> Required work
Report every line of the data where the string "Tavares" appears.

Collected data:
▽

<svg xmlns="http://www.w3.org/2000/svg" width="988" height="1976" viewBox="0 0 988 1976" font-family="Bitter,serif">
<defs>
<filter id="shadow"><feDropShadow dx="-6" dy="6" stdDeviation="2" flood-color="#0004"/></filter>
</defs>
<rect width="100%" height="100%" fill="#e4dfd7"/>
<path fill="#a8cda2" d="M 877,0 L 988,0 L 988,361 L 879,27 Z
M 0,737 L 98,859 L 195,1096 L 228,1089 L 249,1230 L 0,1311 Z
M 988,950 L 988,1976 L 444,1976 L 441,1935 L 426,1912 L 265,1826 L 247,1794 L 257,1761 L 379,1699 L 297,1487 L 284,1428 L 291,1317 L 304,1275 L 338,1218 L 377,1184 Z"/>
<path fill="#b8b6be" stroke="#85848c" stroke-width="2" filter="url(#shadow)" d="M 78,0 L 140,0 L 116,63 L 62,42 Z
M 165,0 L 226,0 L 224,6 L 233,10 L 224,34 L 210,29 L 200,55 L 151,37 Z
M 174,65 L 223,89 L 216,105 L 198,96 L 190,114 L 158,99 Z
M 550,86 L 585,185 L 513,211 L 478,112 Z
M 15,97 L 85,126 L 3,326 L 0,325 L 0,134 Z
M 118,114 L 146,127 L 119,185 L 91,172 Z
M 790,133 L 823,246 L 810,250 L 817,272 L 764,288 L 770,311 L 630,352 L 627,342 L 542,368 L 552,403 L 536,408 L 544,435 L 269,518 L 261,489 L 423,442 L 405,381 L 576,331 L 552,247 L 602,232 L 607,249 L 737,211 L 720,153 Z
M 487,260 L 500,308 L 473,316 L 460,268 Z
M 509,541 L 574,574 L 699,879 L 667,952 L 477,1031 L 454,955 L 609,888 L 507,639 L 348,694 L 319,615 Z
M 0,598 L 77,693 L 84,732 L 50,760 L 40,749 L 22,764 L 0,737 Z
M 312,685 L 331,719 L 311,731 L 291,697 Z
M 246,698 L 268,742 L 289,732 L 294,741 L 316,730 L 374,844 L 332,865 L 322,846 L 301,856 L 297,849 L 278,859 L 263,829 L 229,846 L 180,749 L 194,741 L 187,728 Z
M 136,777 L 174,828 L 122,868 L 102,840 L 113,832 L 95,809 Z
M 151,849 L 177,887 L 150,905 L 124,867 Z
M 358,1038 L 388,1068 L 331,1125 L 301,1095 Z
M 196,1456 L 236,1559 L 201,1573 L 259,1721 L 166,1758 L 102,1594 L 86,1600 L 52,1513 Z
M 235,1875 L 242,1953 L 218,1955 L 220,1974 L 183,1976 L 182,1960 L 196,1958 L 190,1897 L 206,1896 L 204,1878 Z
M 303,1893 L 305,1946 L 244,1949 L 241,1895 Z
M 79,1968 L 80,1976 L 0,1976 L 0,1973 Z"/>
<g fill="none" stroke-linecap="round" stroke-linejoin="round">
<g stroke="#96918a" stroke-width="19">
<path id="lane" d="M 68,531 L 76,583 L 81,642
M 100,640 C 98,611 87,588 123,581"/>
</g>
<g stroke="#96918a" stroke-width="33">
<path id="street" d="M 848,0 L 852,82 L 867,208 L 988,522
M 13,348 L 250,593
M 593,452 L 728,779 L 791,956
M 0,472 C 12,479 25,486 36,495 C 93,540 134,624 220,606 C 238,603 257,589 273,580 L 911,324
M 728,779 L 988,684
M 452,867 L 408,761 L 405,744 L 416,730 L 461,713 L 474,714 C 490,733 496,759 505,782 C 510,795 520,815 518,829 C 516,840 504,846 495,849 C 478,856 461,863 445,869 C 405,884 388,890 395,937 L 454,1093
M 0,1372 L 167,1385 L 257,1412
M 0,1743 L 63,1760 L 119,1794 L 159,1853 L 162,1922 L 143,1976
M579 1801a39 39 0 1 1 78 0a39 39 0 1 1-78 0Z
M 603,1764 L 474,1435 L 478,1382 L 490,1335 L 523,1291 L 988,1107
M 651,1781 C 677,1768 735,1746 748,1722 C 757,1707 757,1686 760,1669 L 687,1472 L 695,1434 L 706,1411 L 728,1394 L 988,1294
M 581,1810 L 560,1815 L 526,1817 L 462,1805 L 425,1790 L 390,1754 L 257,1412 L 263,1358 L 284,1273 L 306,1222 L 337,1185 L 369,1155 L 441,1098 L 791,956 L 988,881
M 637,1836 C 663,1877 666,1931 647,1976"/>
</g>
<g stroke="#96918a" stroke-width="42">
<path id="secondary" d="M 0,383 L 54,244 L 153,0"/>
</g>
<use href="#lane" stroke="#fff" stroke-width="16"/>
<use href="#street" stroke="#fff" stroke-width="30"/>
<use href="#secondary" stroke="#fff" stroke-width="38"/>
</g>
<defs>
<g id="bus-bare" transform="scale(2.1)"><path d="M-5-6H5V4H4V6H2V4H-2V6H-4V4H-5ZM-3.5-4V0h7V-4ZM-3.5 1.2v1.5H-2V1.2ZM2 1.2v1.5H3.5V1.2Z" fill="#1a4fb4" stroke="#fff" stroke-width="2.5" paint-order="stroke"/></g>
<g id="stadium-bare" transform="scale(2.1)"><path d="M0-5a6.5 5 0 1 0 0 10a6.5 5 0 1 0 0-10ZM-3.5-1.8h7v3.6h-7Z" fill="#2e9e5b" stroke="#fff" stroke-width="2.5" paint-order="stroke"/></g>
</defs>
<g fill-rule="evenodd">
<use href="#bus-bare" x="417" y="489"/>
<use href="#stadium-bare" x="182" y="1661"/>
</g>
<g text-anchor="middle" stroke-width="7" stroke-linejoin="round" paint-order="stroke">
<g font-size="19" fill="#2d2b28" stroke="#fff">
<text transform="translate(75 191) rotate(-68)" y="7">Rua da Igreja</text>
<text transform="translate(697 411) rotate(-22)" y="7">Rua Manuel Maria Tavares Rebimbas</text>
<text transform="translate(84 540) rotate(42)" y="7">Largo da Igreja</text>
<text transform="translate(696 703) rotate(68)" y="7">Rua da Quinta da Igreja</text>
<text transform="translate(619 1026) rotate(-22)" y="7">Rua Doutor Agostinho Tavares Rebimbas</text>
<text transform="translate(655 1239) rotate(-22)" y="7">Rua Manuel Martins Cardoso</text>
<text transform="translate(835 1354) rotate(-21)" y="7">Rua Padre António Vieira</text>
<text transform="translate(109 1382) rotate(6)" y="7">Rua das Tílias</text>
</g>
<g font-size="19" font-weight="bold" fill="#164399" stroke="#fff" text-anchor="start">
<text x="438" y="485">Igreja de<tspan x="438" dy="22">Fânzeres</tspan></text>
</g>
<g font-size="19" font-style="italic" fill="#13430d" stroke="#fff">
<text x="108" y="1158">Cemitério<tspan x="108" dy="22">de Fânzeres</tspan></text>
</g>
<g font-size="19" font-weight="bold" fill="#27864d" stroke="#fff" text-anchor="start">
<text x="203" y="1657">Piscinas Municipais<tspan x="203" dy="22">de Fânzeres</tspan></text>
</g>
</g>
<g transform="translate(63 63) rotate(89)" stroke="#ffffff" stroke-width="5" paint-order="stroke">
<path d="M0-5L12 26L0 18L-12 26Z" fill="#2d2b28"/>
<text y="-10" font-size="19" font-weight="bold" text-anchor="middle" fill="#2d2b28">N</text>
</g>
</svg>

△

> Answer for this exercise
<text transform="translate(697 411) rotate(-22)" y="7">Rua Manuel Maria Tavares Rebimbas</text>
<text transform="translate(619 1026) rotate(-22)" y="7">Rua Doutor Agostinho Tavares Rebimbas</text>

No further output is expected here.